Face à une mondialisation accélérée et à des évolutions technologiques rapides, l’enseignement supérieur en Afrique de l’Ouest se trouve à un tournant. L’hybridation pédagogique, qui combine enseignement présentiel et distanciel, s’impose comme une solution incontournable pour répondre à des besoins croissants tout en maintenant des standards académiques élevés. Cependant, comme l’a souligné M. Cissé, cette transformation soulève également des questions complexes sur le plan technique, institutionnel, mais aussi éthique et social.
L’hybridation pédagogique : une transformation aux multiples facettes
L’hybridation pédagogique n’est pas seulement une réponse à des contraintes matérielles ou à la demande croissante d’éducation. Elle représente une véritable révolution dans la manière dont l’enseignement est dispensé, nécessitant une révision en profondeur des méthodes, des outils et des mentalités.

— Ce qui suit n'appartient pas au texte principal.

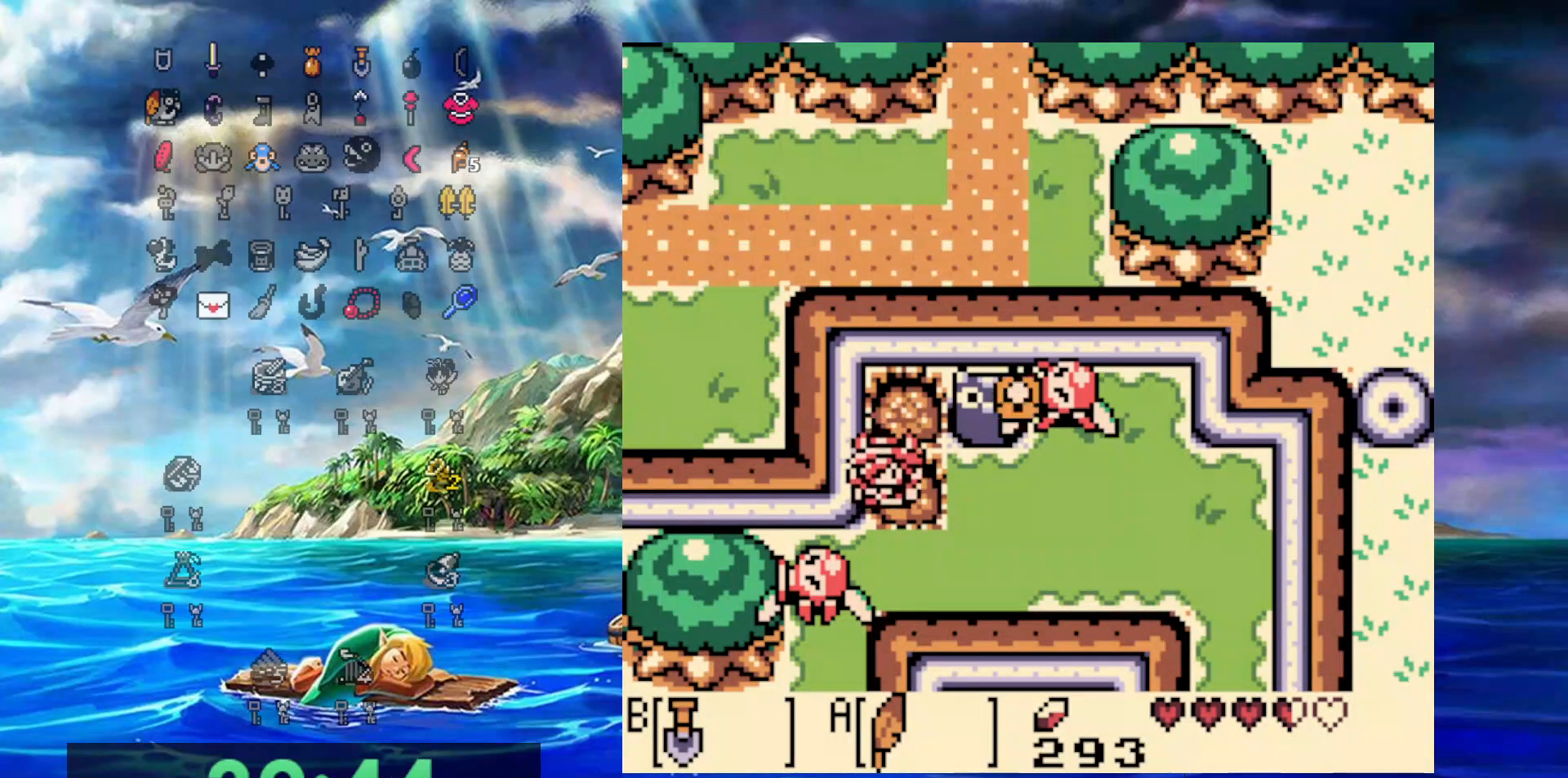
{"dt_ms": 500, "buttons": ["A", "DPAD_DOWN", "DPAD_LEFT"], "events": [[50, "A", "up"], [200, "A", "down"], [317, "DPAD_LEFT", "down"]]}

Dans le contexte ouest-africain, cette hybridation se heurte à plusieurs obstacles. Le premier est d’ordre technique : la connectivité internet reste insuffisante dans de nombreuses régions, compromettant l’accès au numérique pour des milliers d’étudiants. Le second défi est institutionnel : les universités doivent repenser leurs curricula, former leurs enseignants à l’utilisation des nouvelles technologies et adapter leurs infrastructures pour répondre à cette nouvelle donne. La gestion des ressources humaines et financières constitue également un obstacle majeur, étant donné que de nombreuses universités de la région sont déjà sous pression en raison du manque de moyens.

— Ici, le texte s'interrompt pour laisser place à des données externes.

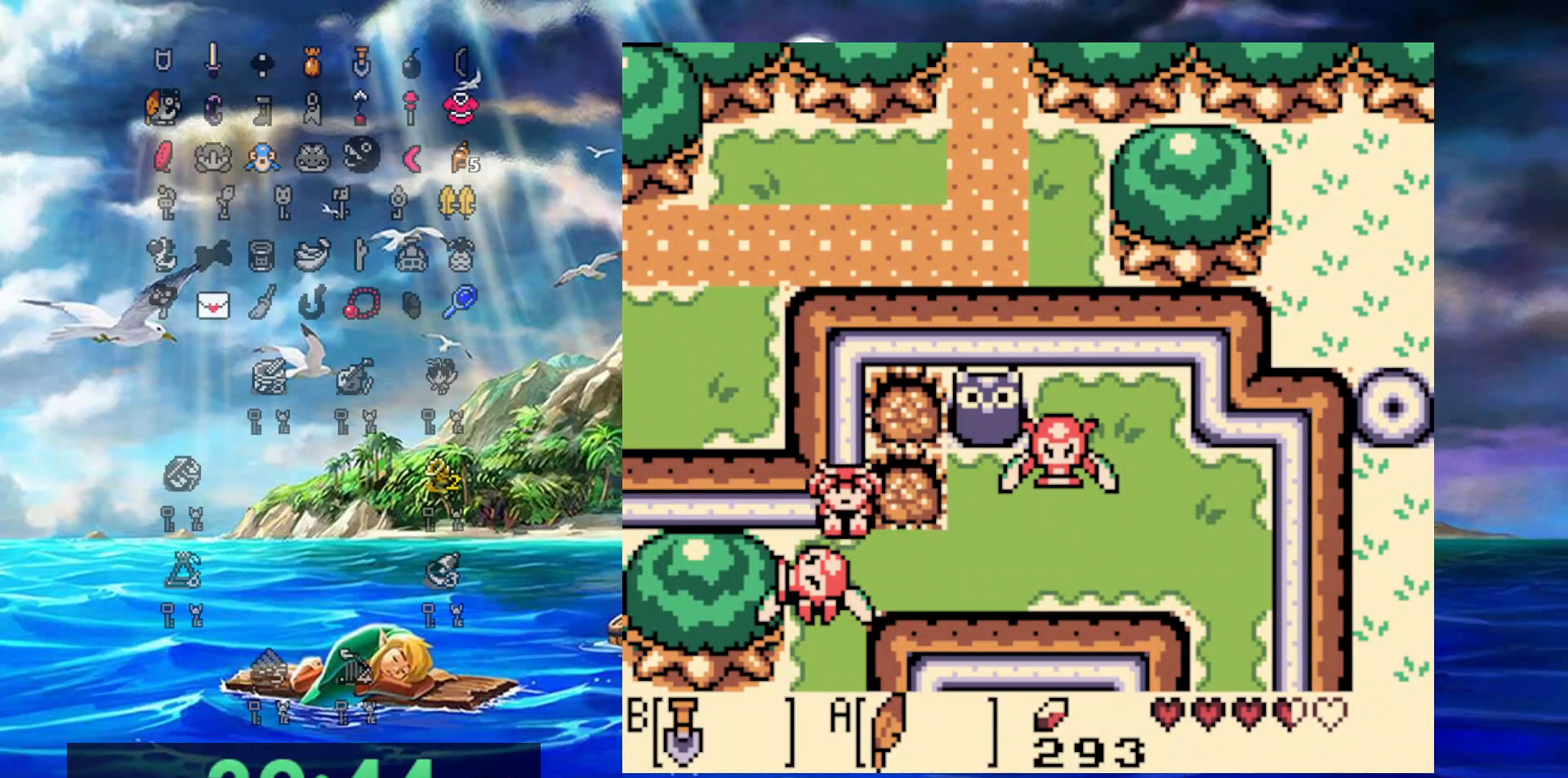
{"dt_ms": 500, "buttons": ["DPAD_DOWN"], "events": [[183, "DPAD_LEFT", "up"], [233, "A", "up"]]}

Toutefois, l’hybridation pédagogique ne se limite pas à un changement de format ou de support. Elle doit aussi permettre une reconfiguration du rôle de l’enseignant et une réévaluation des dynamiques de l’apprentissage. L’enseignant ne doit plus être seulement un transmetteur de savoirs, mais aussi un facilitateur, un guide capable de soutenir l’étudiant dans sa quête d’autonomie et de développement personnel.

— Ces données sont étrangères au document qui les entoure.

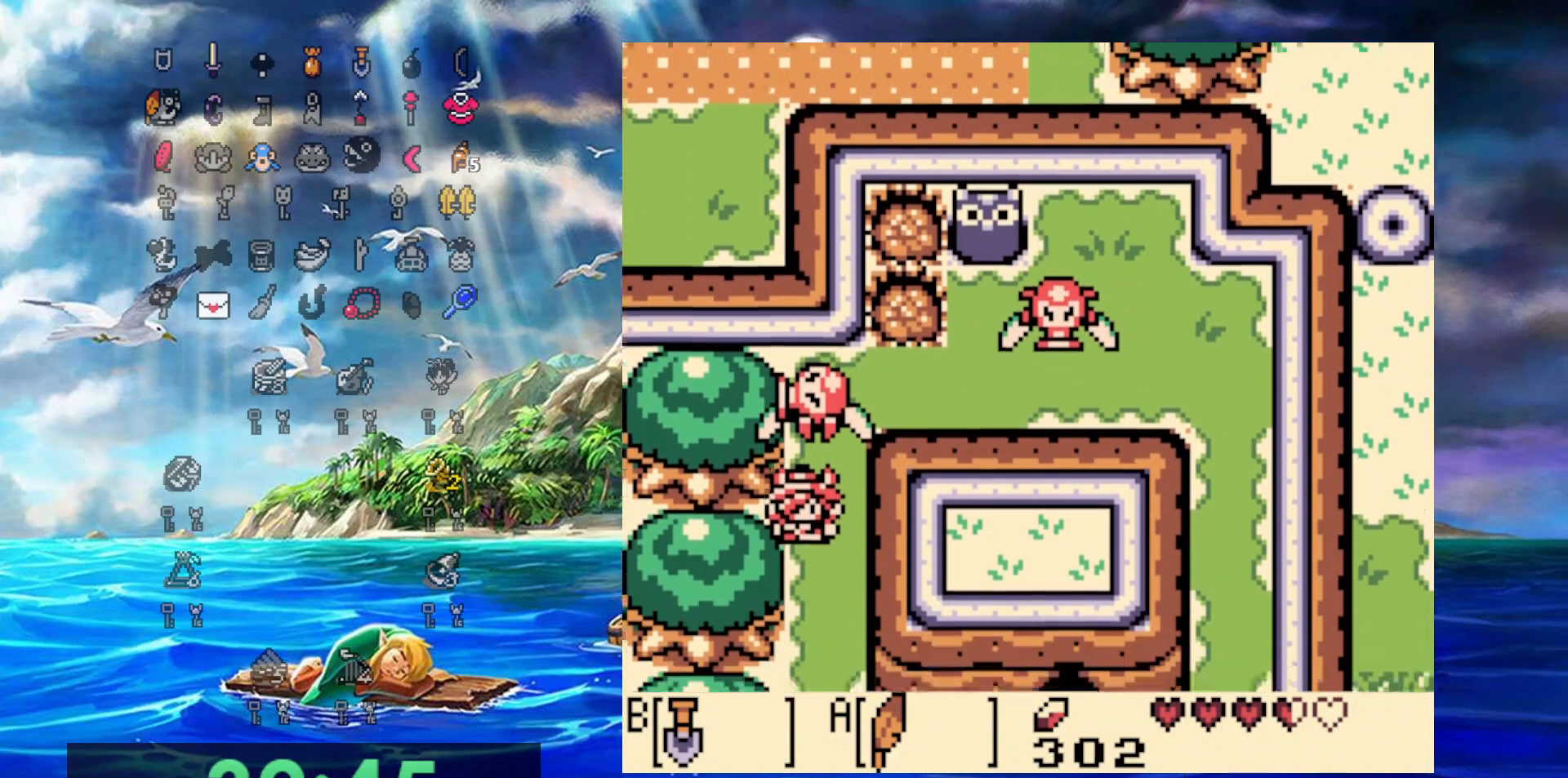
{"dt_ms": 500, "buttons": ["DPAD_DOWN"], "events": []}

Des défis éthiques et sociaux à ne pas négliger
Au-delà des obstacles techniques et institutionnels, l’hybridation pédagogique soulève également des questions cruciales d’ordre éthique et social. « Nous devons veiller à ce que cette transformation ne crée pas de nouvelles inégalités, mais au contraire contribue à réduire les écarts d'accès à une éducation de qualité », a averti le professeur Ibrahima Cissé lors de son discours. En effet, le risque existe que cette transformation ne profite qu’à une élite ayant accès aux outils numériques, creusant ainsi le fossé entre les étudiants des zones urbaines et ceux des régions rurales.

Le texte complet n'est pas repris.